To make matters even more interesting, he infiltrates this narrative with psychologically disturbed characters, both in the past through flashbacks and in the present through other persons in the Trieste with Luke. Finally, the line between reality and madness blurs almost immediately once Luke and the reader enter the water, further compounding the strain. All of this makes for a heart-pounding, absolutely terrifying story about life, love, and fate.

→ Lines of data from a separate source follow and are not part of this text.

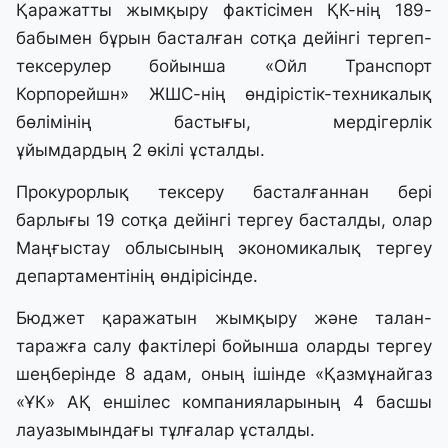
Қаражатты жымқыру фактісімен ҚК-нің 189-
бабымен бұрын басталған сотқа дейінгі тергеп-
тексерулер бойынша «Ойл Транспорт
Корпорейшн» ЖШС-нің өндірістік-техникалық
бөлімінің бастығы, мердігерлік
ұйымдардың 2 өкілі ұсталды.
Прокурорлық тексеру басталғаннан бері
барлығы 19 сотқа дейінгі тергеу басталды, олар
Маңғыстау облысының экономикалық тергеу
департаментінің өндірісінде.
Бюджет қаражатын жымқыру және талан-
таражға салу фактілері бойынша оларды тергеу
шеңберінде 8 адам, оның ішінде «Қазмұнайгаз
«ҰК» АҚ еншілес компанияларының 4 басшы
лауазымындағы тұлғалар ұсталды.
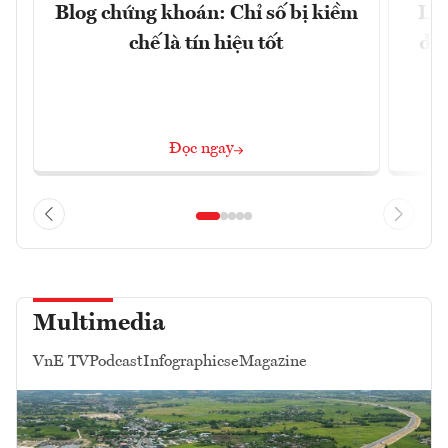
Blog chứng khoán: Chỉ số bị kiềm
Lợ
chế là tín hiệu tốt
đị
Đọc ngay
Multimedia
VnE TV
Podcast
Infographics
eMagazine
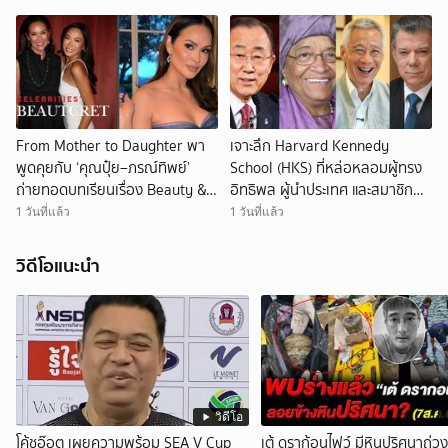
การสร้างพันธมิตรต่อยอดเพิ่มเติม
จากแพลตฟอร์มการลงทุนสู่ลักชัว
รีไลฟ์สไตล์และคอมมูนิตี้
From Mother to Daughter พา
เจาะลึก Harvard Kennedy
พูดคุยกับ ‘คุณปุ๋ย–ภรณ์ทิพย์’
School (HKS) ที่หล่อหลอมผู้ทรง
ถ่ายทอดบทเรียนเรื่อง Beauty &
อิทธิพล ผู้นำประเทศ และสมาชิก
Wellness ที่อยากส่งต่อให้ลูกสาว
ราชวงศ์จากทั่วโลก
1 วันที่แล้ว
1 วันที่แล้ว
วิดีโอแนะนำ
วิดีโอ
โค้ชอ๊อต เผยความพร้อม SEA V Cup
เต้ ดราก้อนไฟว์ มีหินปริศนาถ่วง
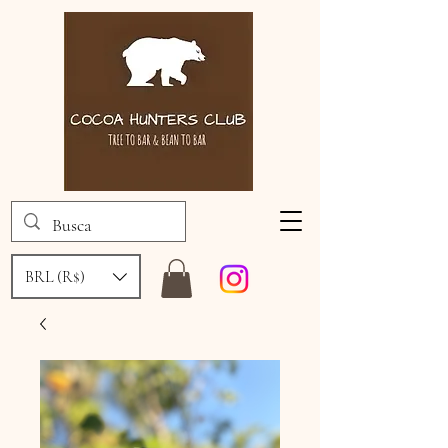
BRL (R$)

Yet, as intense and scary as this story is, which is an understatement of the greatest proportion, Luke’s plight is profoundly interesting. One wants to find out whether he will ever see the light of day again, if he can save the others, if he can stave off insanity, and if he can find happiness. The flashbacks into Luke’s past, his horrible childhood and the devastating loss of his son, invest readers in his cause and prevent them from being able to tear themselves away from the story. It is not so much a train wreck as it is a breaking kidnapping story in which the readers are highly vested in the outcome and the ultimate fate of the main character.

The Deep is not for the faint of heart. It is not for anyone who gets overly attached to animals or characters in books. It is definitely not for those who are afraid of the dark. It is not even for those who disgust easily. Instead, The Deep is for the true horror lover – those who love all of the gory and depraved goodness of such stories. Set against one of the scariest backgrounds one could ever imagine, Luke’s determination and Clayton’s coolly clinical disregard for others serve to magnify that terror as well as heighten one’s awareness of the idea of fate. For the right reader, it is a story like no other and well worth the chest pains the intense heart-pounding will cause.